Drawing inspiration possibly from Pascal’s Pensees, “Grace Notes” takes the form of varied and seemingly disjointed musings on the subject of grace. I tell people all the time: If you’re writing about something fast, use fast words, punctuate fast, make me think fast when I’m reading. Brian Doyle does this naturally, expertly. For instance, he writes that his newborn son’s heart operation “was terrifying but it happened so fast and was so necessary and was so soon after the day he was born with a twin brother that we all mother father sister families staggered through the days and nights too tired and frightened to do anything but lurch into the next hour.” The writing makes us lurch with him. The essay glides smoothly without transitions from one short section to the next, each meditation connected to something above it, the essay like a mobile, “grace” the tack holding it to the ceiling. Doyle includes sections on the etymology of the word, its probable alphabet (“acrobatic, blessed, calm, dignified,” etc.), its effect in the lives of saints, its omniscience, its tendency to bring joy, its physical form, the sin that can never be forgiven: the refusal of God’s grace. He struggles with the problem of evil in a crashing waterfall of writing:
God loves some of us violently. . . . How else to understand raped children, broken and bloodied and murdered children, children with ancient eyes, children who were never children, children who bear the marks of evil to their graves, children torn by evil as I write, as you read? How else to understand them? Tell me why they suffered and died, or suffered and did not die but were haunted and twisted all their lives by evil done upon them. Tell me why there have been so many millions of little broken Christs. Tell me.
And no one will tell me, for no one knows, only the inscrutable Lord.
That, I think, is the most eloquent expression of this dilemma I have ever read.

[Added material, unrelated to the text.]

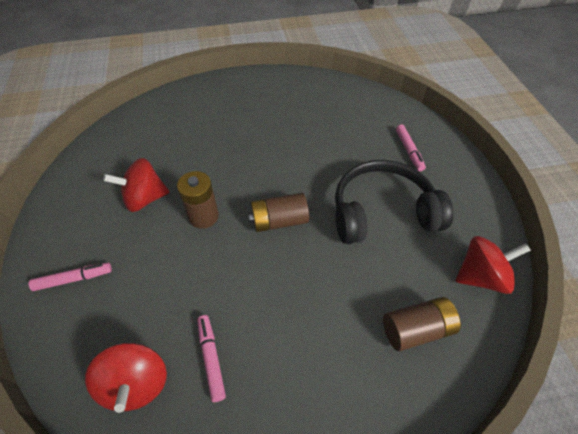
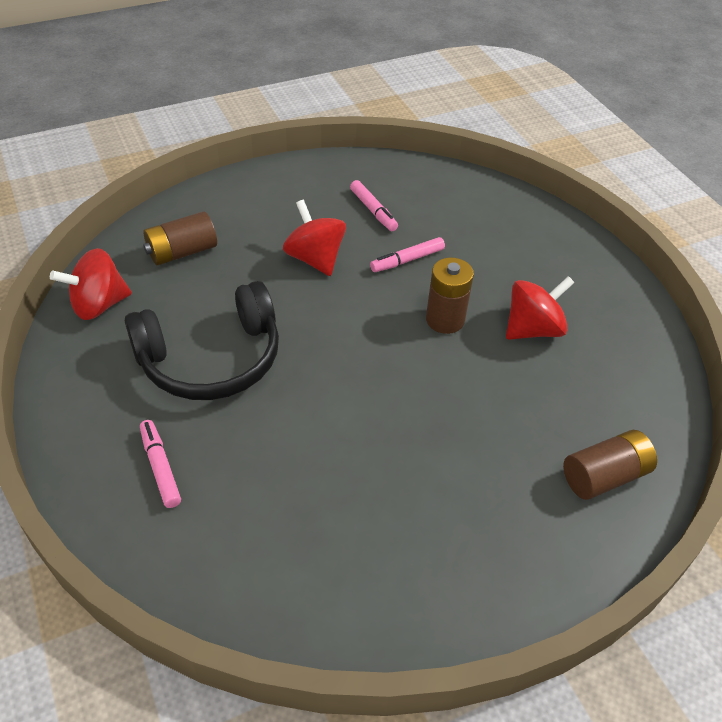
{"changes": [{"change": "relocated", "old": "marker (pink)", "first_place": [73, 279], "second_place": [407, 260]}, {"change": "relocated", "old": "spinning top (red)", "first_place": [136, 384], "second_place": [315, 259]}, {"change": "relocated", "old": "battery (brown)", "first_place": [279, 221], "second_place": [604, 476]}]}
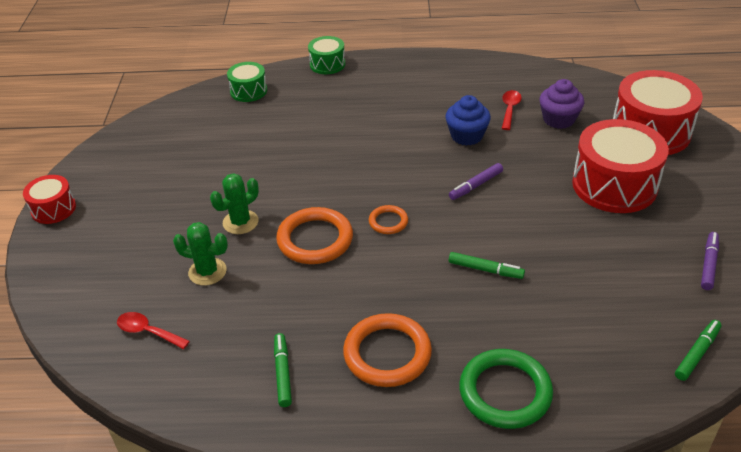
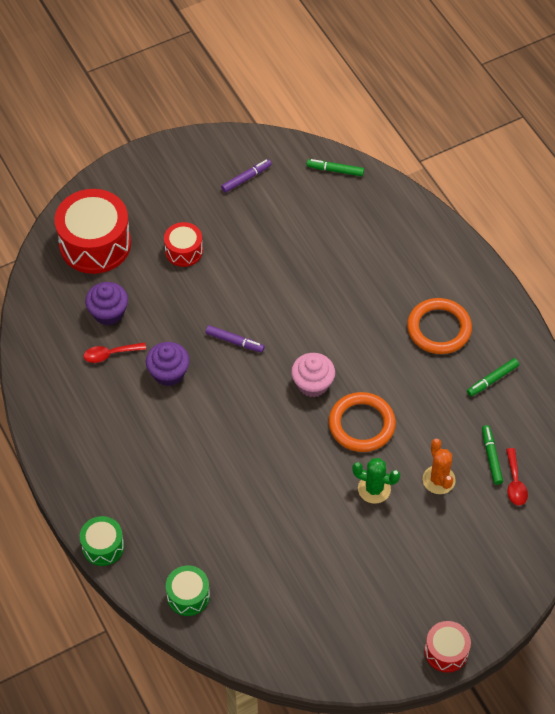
{"changes": [{"change": "colour", "old": "cactus (green)", "new": "cactus (orange)", "first_place": [207, 272], "second_place": [438, 480]}, {"change": "exchanged", "old": "ring (orange)", "new": "cupcake (pink)", "first_place": [388, 222], "second_place": [312, 384]}, {"change": "colour", "old": "cupcake (blue)", "new": "cupcake (purple)", "first_place": [466, 136], "second_place": [168, 373]}, {"change": "relocated", "old": "marker (green)", "first_place": [485, 270], "second_place": [491, 457]}, {"change": "missing", "old": "ring (green)", "first_place": [505, 392]}, {"change": "size", "old": "drum (red)", "first_place": [614, 185], "second_place": [184, 251], "factor": 0.53}, {"change": "spun", "old": "marker (purple)", "first_place": [709, 264], "second_place": [246, 178], "degrees": 150}]}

In the author’s introduction, a list of his beliefs (including the “best of all possible breakfasts: a peanut-butter-and-cheddar-cheese sandwich with a cup of ferocious coffee”), Doyle confesses, “Love is all I ever write about; and I hope that you will . . . find something of use or delight in these pages, and not overmuch to snort at.” A humble exhortation, a sincere, simple wish. Easily fulfilled, I think. In Credo there’s not much to snort at at all.
Patrick Madden lives with his wife and two children in Athens, Ohio, where he is a PhD student in English at Ohio University.